BRIEF AN DIE AKADEMIE DER KÜNSTE

Ottmar Bergmann, Ass. jur
– Kunstwindhund –
In Schweden: Gylsboda Art-Center 25. Oktober 2013
Postbox: 2432
28070 Lönsboda/ SVERIGE
Tel.: 0046 479 51059
E-Mail: mette.aarre@telia. com


An die

AKADEMIE DER KÜNSTE
Herrn Klaus Staeck und
Frau Rosa von der Schulenburg
Postfach: 210250
10502 Berlin


Sehr verehrte Damen, sehr geehrte Herren,
sehr verehrte Frau Rosa von der Schulenburg,
lieber Klaus Staeck,

zugegeben: Ich habe mir über Ihren Mail Art-Call keine Illusionen gemacht, als ich Ihnen von Schweden aus meine Mail Art- Beiträge anvertraute. Ich sah schon an Ihrem Call, dass heutige Mail Art in dieser Präsentation vielleicht ein Lückenfüller, jedenfalls ein „fünftes Rad am Wagen“ sein würde. Leider wurde ich nicht enttäuscht. Ich ersehe anhand vieler kritischer Arbeiten und erfahre aus Gesprächen mit Kolleginnen (z.B. Angela Behrendt) und Kollegen, dass sie ähnlich dachten wie ich. Viele Einsendungen aus Deutschland sind gegenüber der Institution Akademie der Künste  ausgesprochen kritisch. Anders erscheint dies allerdings bei vielen internationalen Mail Artisten anderer Länder. Sie haben dort Erwartungen erweckt, die Sie – jedenfalls bislang – nicht eingelöst haben.

★ ★ ★ ★ ★ ★ ★

Setzen Sie bitte den Brief an die Akademie der Künste über den Mail Art-Call nach seinem letzten Satz fort. Die Zeilen werden hierfür nicht gebraucht.

▶ _Datenauszug_

★ ★ ★ ★ ★ ★ ★

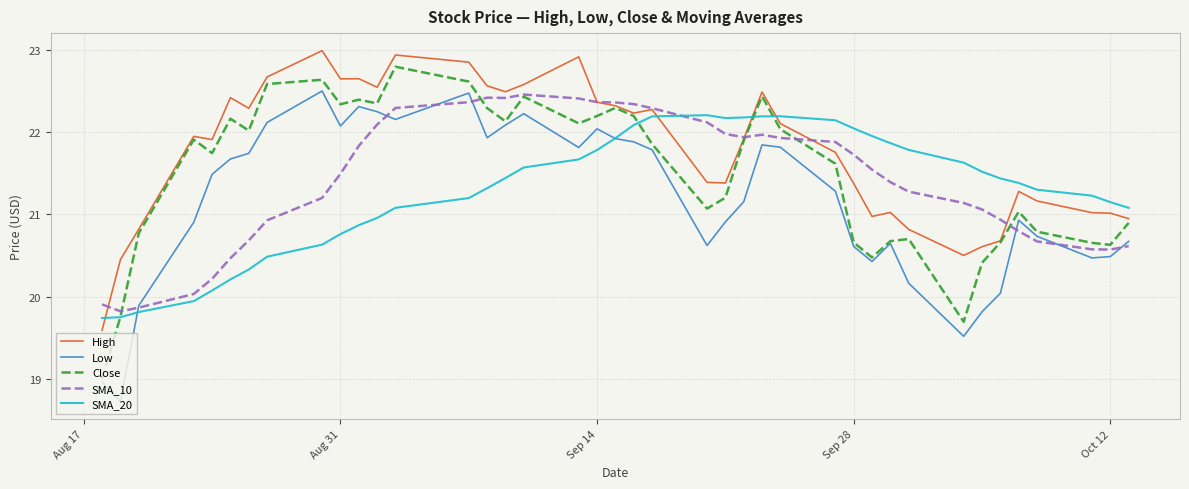

What are all the series names shown in the legend?

High, Low, Close, SMA_10, SMA_20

★ ★ ★ ★ ★ ★ ★

▶ _Antwort zur Aufgabe_
Man geht da ja von einer Institution des kulturellen Lebens aus, die ihre übernommene Aufgabe professionell auf internationalem Niveau erfüllt. Just das aber leisten Sie mit dieser Ausstellung nicht. Die eigentlich immer zu erwartende Dokumentation für alle Beteiligten harrt offenbar auf ihre
Versendung, ob sie schon hergestellt ist, weiß man nicht und die Frage, wie und wo die eingeschickten Kunstwerke archiviert und für die Zukunft aufbewahrt werden, hat den Charakter eines Geheimnisses.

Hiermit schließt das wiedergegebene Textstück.